Work instructions: Search the records for the string "Playoff" and copy every line where it turns up.
Data extract below:
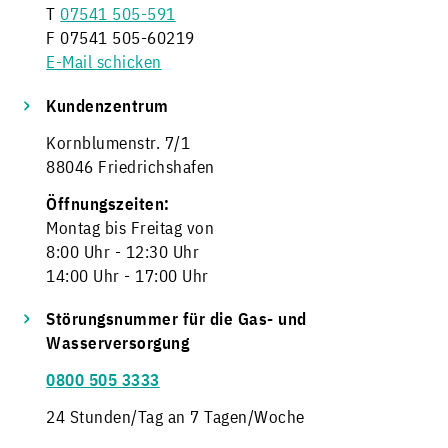
T
07541 505-591
F 07541 505-60219
E-Mail schicken
Kundenzentrum
Kornblumenstr. 7/1
88046 Friedrichshafen
Öffnungszeiten:
Montag bis Freitag von
8:00 Uhr - 12:30 Uhr
14:00 Uhr - 17:00 Uhr
Störungsnummer für die Gas- und
Wasserversorgung
0800 505 3333
24 Stunden/Tag an 7 Tagen/Woche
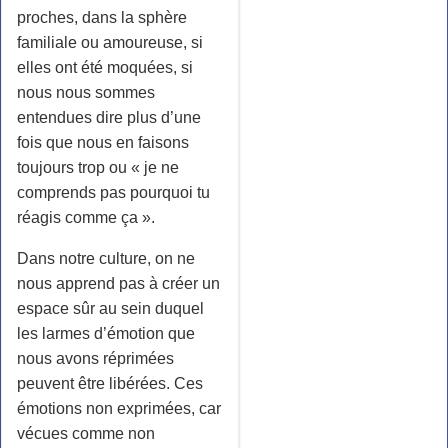
proches, dans la sphère
familiale ou amoureuse, si
elles ont été moquées, si
nous nous sommes
entendues dire plus d’une
fois que nous en faisons
toujours trop ou « je ne
comprends pas pourquoi tu
réagis comme ça ».
Dans notre culture, on ne
nous apprend pas à créer un
espace sûr au sein duquel
les larmes d’émotion que
nous avons réprimées
peuvent être libérées. Ces
émotions non exprimées, car
vécues comme non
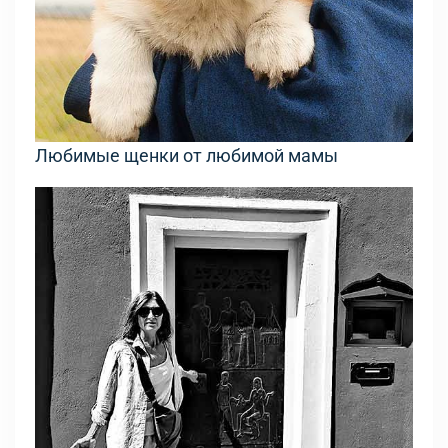
Любимые щенки от любимой мамы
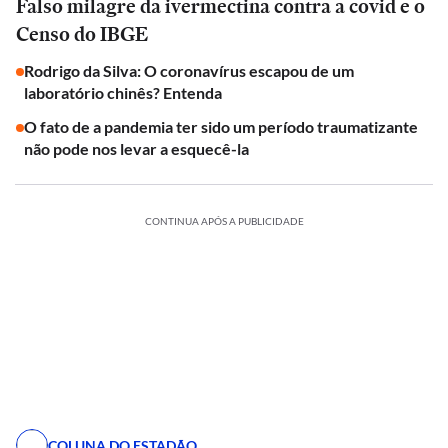
Falso milagre da ivermectina contra a covid e o
Censo do IBGE
Rodrigo da Silva: O coronavírus escapou de um
laboratório chinês? Entenda
O fato de a pandemia ter sido um período traumatizante
não pode nos levar a esquecê-la
CONTINUA APÓS A PUBLICIDADE
COLUNA DO ESTADÃO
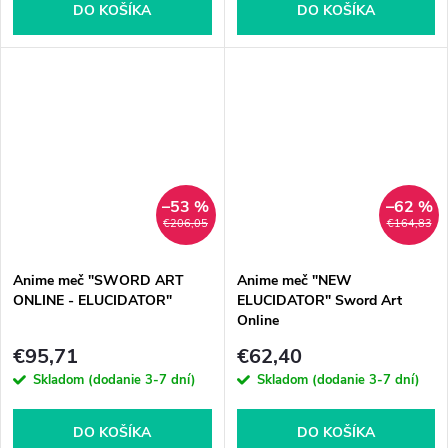
DO KOŠÍKA
DO KOŠÍKA
–53 %
–62 %
€206,05
€164,83
Anime meč "SWORD ART
Anime meč "NEW
ONLINE - ELUCIDATOR"
ELUCIDATOR" Sword Art
Online
€95,71
€62,40
Skladom (dodanie 3-7 dní)
Skladom (dodanie 3-7 dní)
DO KOŠÍKA
DO KOŠÍKA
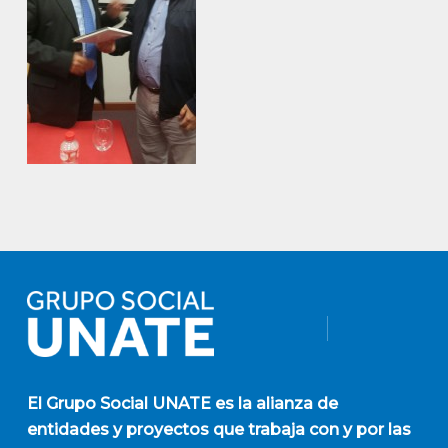
El
Grupo Social UNATE
es la alianza de
entidades y proyectos que trabaja con y por las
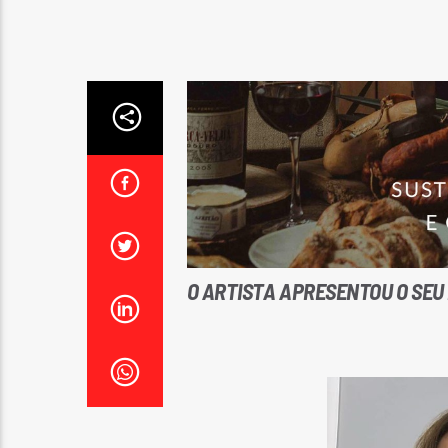
O ARTISTA APRESENTOU O SEU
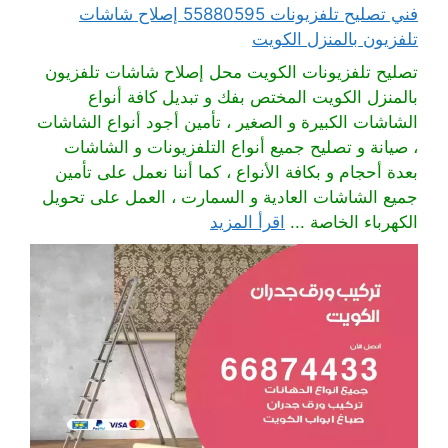
فني تصليح تلفزيونات 55880595 إصلاح شاشات
تلفزيون بالمنزل الكويت
تصليح تلفزيونات الكويت محل إصلاح شاشات تلفزيون
بالمنزل الكويت المختص بفك و تبديل كافة أنواع
الشاشات الكبيرة و الصغير ، تأمين أجود أنواع الشاشات
، صيانة و تصليح جميع أنواع التلفزيونات و الشاشات
بعدة أحجام و بكافة الأنواع ، كما أننا نعمل على تأمين
جميع الشاشات العادية و السمارت ، العمل على تحويل
الكهرباء الخاصة ...
اقرأ المزيد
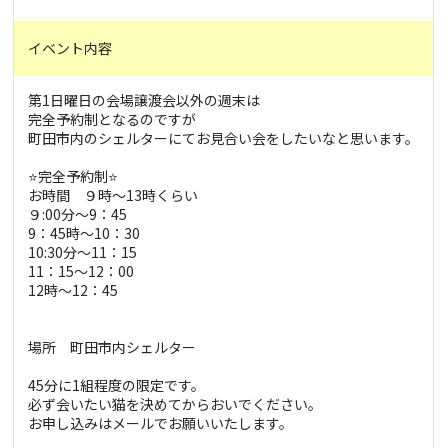
イベント内容
第1日曜日の会場譲渡会以外の週末は
完全予約制となるのですが
町田市内のシェルターにてお見合い会をしたいなと思います。
⭐️完全予約制⭐️
お時間 ９時〜13時くらい
９:00分〜9：45
9：45時〜10：30
10:30分〜11：15
11：15〜12：00
12時〜12：45
場所 町田市内シェルター
45分に1組程度の限定です。
必ず会いたい猫を決めてからおいでください。
お申し込みはメールでお願いいたします。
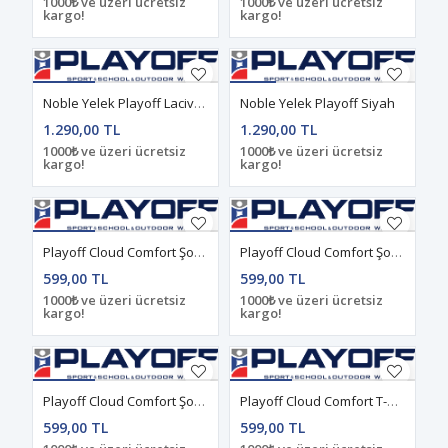
1000₺ ve üzeri ücretsiz
1000₺ ve üzeri ücretsiz
kargo!
kargo!
Noble Yelek Playoff Lacivert
Noble Yelek Playoff Siyah
1.290,00 TL
1.290,00 TL
1000₺ ve üzeri ücretsiz
1000₺ ve üzeri ücretsiz
kargo!
kargo!
Playoff Cloud Comfort Şort Gri
Playoff Cloud Comfort Şort Lacivert
599,00 TL
599,00 TL
1000₺ ve üzeri ücretsiz
1000₺ ve üzeri ücretsiz
kargo!
kargo!
Playoff Cloud Comfort Şort Yeşil
Playoff Cloud Comfort T-Shirt Gri
599,00 TL
599,00 TL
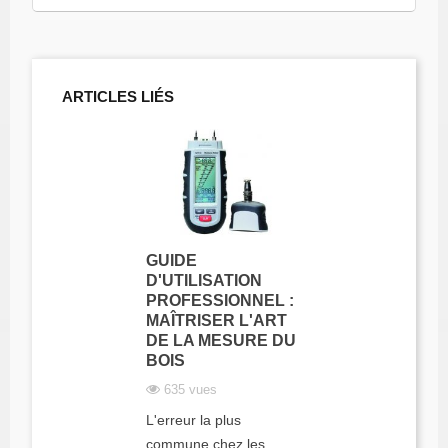
ARTICLES LIÉS
GUIDE
D'UTILISATION
PROFESSIONNEL :
MAÎTRISER L'ART
DE LA MESURE DU
BOIS
635 vues
L'erreur la plus
commune chez les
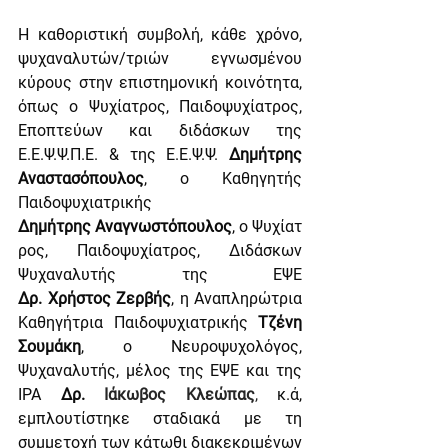
Η καθοριστική συμβολή, κάθε χρόνο, 
ψυχαναλυτών/τριών εγνωσμένου 
κύρους στην επιστημονική κοινότητα, 
όπως ο Ψυχίατρος, Παιδοψυχίατρος, 
Εποπτεύων και διδάσκων της 
Ε.Ε.Ψ.Ψ.Π.Ε. & της Ε.Ε.Ψ.Ψ. 
Δημήτρης 
Αναστασόπουλος
, ο Καθηγητής 
Παιδοψυχιατρικής 
Δημήτρης
Αναγνωστόπουλος
, ο Ψυχίατ
ρος, Παιδοψυχίατρος, Διδάσκων 
Ψυχαναλυτής της ΕΨΕ 
Δρ.
Χρήστος
Ζερβής
,
η Αναπληρώτρια 
Καθηγήτρια Παιδοψυχιατρικής 
Τζένη 
Σουμάκη
, ο Νευροψυχολόγος, 
Ψυχαναλυτής, μέλος της ΕΨΕ και της 
ΙPA 
Δρ.
Ιάκωβος Κλεώπας
, 
κ.ά, 
εμπλουτίστηκε σταδιακά με τη 
συμμετοχή των κάτωθι διακεκριμένων 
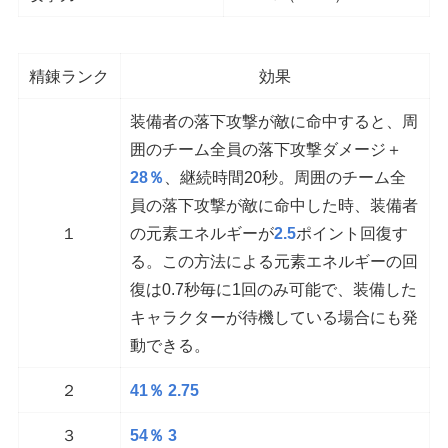
精錬ランク
効果
装備者の落下攻撃が敵に命中すると、周
囲のチーム全員の落下攻撃ダメージ＋
28％
、継続時間20秒。周囲のチーム全
員の落下攻撃が敵に命中した時、装備者
１
の元素エネルギーが
2.5
ポイント回復す
る。この方法による元素エネルギーの回
復は0.7秒毎に1回のみ可能で、装備した
キャラクターが待機している場合にも発
動できる。
２
41％ 2.75
３
54％ 3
End of Data extract.
Response for this exercise:
Noble Yelek Playoff Lacivert
Noble Yelek Playoff Siyah
Playoff Cloud Comfort Şort Gri
Playoff Cloud Comfort Şort Lacivert
Playoff Cloud Comfort Şort Yeşil
Playoff Cloud Comfort T-Shirt Gri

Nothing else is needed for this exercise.